Sofocados, por no decir asados a fuego lento, por las delicias de un verano que se niega a ofrecer jornadas por debajo de los 30º, la Ciudad discurre por la segunda quincena de enero que pese a las inclemencias climáticas, se muestra más afable de lo esperado. Las calles siguen semivacías, los temidos cortes de luz no aparecieron con la fuerza que se pronosticaba y salvo los ya endémicos cortes o bajones de presión de agua en barrios densamente poblados, podría decirse que el platense medio surfea sobre las olas de un verano casi ejemplar.
¿De que se habló en la semana? De Donald Trump, of course, que ya es el Presidente de los Estados Unidos y mete más miedo que los alacranes que supieron aparecer por Berisso y Barrio Norte y del llanto de Melconian al despedirse de los empleados del Banco Nación.
También tuvo lo suyo el aumento en el presupuesto de los Diputados y de los Senadores bonaerenses (60 millones de pesos y 90 millones de pesos por capita, respectivamente) y las vacaciones de la gobernadora Vidal en México, tema este tan traído de los pelos, que ni siquiera vale la pena detenerse en él.

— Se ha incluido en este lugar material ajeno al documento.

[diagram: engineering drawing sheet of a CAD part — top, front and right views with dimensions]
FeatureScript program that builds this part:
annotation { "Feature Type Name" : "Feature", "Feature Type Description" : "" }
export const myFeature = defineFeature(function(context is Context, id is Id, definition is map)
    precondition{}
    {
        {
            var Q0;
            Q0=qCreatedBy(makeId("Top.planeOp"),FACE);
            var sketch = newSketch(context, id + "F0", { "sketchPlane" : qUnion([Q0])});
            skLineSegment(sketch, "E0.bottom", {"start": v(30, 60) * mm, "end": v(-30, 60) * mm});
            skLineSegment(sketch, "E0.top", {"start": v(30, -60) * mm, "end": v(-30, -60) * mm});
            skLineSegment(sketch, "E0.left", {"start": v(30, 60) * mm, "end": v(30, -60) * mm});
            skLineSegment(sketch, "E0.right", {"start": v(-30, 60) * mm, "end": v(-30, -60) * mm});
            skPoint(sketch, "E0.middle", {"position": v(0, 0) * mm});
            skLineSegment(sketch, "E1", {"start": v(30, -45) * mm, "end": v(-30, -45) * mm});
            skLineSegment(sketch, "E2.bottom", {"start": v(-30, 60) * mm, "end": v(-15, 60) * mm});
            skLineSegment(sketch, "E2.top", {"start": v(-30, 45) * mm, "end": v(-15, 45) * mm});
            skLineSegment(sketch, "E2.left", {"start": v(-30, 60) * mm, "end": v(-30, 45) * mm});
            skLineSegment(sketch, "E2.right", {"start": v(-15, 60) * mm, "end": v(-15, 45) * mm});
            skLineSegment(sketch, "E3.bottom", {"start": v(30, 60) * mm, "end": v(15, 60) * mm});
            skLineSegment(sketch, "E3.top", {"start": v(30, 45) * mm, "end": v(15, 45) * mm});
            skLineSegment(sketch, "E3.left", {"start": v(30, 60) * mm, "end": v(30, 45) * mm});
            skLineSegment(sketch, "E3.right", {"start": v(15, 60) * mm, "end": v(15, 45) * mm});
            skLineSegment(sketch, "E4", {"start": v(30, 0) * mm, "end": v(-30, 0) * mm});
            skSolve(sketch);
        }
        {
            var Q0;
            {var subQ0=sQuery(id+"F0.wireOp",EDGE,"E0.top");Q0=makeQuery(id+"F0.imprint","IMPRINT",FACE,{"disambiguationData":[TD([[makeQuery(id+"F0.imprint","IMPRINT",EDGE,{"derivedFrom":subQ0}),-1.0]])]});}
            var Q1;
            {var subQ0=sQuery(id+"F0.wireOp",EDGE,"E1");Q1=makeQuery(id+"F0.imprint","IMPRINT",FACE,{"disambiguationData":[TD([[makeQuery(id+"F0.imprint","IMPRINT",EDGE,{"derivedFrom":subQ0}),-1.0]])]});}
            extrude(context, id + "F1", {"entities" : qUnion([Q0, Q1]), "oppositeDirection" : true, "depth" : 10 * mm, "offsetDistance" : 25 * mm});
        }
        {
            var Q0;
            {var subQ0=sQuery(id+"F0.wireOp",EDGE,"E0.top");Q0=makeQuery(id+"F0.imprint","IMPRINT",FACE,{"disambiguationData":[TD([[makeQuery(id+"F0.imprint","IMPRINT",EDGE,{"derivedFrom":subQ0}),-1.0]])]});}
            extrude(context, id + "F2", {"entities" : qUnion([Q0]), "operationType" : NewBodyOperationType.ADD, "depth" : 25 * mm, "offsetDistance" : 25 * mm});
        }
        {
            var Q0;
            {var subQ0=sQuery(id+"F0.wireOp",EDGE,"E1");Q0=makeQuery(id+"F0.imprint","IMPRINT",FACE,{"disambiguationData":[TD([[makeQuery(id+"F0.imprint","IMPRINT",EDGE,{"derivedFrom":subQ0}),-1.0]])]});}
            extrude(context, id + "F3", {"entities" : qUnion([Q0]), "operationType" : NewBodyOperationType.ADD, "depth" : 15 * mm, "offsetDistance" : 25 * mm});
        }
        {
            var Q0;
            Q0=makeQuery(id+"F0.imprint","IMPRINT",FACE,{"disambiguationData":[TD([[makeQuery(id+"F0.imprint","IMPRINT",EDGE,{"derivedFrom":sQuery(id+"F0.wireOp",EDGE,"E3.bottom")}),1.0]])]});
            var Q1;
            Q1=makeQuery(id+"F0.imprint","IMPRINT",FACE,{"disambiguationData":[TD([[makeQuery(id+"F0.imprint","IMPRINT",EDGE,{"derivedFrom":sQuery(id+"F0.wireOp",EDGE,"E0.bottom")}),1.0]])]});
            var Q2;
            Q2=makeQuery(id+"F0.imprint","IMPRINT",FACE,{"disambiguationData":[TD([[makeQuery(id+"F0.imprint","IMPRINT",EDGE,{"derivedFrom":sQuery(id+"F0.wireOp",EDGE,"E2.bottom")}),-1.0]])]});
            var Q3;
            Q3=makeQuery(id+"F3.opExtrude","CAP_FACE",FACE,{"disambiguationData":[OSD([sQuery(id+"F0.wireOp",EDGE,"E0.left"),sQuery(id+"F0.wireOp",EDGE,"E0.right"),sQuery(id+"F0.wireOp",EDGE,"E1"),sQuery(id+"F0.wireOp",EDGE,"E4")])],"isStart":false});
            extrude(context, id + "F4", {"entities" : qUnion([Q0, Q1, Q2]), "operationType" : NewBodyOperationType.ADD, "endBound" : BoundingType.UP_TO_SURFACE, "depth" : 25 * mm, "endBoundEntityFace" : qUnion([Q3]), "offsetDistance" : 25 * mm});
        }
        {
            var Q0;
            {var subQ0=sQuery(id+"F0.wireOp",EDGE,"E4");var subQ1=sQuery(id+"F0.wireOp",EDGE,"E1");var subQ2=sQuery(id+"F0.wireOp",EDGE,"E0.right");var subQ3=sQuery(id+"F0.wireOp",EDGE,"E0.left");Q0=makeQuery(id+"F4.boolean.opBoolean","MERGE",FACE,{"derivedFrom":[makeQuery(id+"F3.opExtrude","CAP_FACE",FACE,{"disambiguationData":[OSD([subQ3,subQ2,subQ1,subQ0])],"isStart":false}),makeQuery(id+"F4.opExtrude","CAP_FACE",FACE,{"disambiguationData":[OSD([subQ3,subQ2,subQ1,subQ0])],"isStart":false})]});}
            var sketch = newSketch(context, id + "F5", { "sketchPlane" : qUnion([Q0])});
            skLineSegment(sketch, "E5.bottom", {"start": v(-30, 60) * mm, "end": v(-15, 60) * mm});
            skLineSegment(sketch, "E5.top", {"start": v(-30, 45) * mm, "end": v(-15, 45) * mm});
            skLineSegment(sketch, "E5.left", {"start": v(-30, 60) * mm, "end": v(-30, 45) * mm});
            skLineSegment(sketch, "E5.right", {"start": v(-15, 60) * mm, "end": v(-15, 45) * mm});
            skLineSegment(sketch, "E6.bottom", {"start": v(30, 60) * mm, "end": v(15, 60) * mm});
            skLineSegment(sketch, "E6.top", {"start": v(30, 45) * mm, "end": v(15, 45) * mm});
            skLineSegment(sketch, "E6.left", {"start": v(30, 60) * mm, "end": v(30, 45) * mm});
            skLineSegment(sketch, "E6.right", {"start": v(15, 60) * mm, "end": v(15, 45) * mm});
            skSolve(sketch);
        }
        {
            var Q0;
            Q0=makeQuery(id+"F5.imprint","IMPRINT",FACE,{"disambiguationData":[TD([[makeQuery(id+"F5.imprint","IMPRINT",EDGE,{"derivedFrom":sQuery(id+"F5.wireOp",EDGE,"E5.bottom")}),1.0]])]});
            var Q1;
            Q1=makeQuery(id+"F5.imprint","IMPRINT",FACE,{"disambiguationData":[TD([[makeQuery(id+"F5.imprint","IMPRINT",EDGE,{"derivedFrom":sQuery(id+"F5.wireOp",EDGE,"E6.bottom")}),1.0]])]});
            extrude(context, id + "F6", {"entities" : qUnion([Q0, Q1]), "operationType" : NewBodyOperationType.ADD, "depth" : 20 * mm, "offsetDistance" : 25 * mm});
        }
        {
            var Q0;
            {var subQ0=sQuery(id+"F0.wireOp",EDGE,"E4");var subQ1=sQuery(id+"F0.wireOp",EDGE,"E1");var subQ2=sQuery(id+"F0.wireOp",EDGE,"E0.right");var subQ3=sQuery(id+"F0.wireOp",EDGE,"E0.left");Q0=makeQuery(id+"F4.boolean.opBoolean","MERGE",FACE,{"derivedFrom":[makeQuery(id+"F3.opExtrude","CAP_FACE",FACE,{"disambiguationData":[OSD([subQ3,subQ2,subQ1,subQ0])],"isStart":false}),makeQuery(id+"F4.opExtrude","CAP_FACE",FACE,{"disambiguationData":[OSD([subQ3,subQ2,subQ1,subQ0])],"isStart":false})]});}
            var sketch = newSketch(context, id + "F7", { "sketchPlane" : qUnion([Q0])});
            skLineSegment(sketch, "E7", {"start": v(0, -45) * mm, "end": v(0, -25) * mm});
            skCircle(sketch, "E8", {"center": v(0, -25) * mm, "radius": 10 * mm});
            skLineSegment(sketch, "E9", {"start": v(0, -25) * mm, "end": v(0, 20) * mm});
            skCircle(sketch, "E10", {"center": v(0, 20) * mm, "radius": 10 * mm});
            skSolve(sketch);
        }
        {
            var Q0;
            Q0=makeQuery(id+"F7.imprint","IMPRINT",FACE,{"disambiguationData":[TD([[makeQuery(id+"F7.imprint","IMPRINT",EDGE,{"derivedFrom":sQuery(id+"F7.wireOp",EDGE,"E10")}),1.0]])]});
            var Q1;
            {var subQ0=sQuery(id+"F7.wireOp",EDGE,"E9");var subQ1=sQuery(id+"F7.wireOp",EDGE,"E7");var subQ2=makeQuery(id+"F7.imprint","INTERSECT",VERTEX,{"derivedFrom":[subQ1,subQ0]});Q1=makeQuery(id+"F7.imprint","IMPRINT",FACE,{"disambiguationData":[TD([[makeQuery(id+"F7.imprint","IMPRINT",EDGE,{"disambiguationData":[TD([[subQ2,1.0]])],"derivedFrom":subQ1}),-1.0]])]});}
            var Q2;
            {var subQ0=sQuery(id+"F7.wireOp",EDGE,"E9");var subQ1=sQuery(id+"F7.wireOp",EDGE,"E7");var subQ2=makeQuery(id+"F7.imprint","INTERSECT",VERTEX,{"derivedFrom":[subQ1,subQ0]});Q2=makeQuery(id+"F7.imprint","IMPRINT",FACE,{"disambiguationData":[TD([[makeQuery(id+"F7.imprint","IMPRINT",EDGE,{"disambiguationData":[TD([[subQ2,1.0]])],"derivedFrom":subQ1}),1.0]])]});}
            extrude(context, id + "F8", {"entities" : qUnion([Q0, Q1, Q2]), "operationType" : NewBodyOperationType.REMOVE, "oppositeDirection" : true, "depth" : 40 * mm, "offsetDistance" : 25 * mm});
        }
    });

Lo de los legisladores, en cambio, es un poco más complicado. Frente al crecimiento presupuestario respecto del año pasado (50 % y 41,2 % respectivamente), siempre anida la sospecha de la utilización de fondos para el sostenimiento de la política, más aun en un año electoral.
Cristina Fernández de Kirchner también se las compuso para dejar su marca. Su ya famoso “Usá Internet,...” quedará, al menos, como la frase del verano.
Por estos pagos -el lunes más precisamente- nos desayunamos con la triste novedad de que una patota de desaforados la había emprendido contra “la” calesita de Tolosa destruyéndola en una actitud que resulta difícil comprender.
El daño quedó sepultado debajo de la solidaridad de los vecinos que ayer nomás se congregaron para reparar las roturas y recuperar a uno de los símbolos de la zona. La misma solidaridad que la Ciudad mostró para ayudar a los damnificados por las inundaciones en el norte Bonaerense y a los que se quedaron sin techo en la lejana localidad jujeña de El Volcán por culpa de un alud. Es histórica la vocación del platense por salir en socorro de aquellos a los que la vida -o la naturaleza- golpeó. En esas respuestas, tal vez, anide la necesidad de retribuir la inconmensurable ayuda que anónimos donantes de todo el país nos hicieron llegar en los fatídicos días de abril de 2013. Una forma de decir “no olvidamos a quines estuvieron con nosotros”.
Mirar hacia atrás, entre otras cosas, sirve para caer en la cuenta de que ya pasaron veinte años (¡veinte años!) de las jornadas en las que Brad Pitt caminó (no mucho, por cierto) por las calles de La Plata para filmar unos minutos de “Siete años en el Tíbet”.
Lo triste de la historia es que la proeza de convertir a la estación de trenes de La Plata en un perfecto escenario de una terminal férrea de Austria en pleno dominio nazi (con locomotoras y vagones de época, estandartes hitlerianos y todos los detalles), resultó más sencilla, al parecer, que hacer llegar el servicio eléctrico desde Berazategui hasta 1 y 44.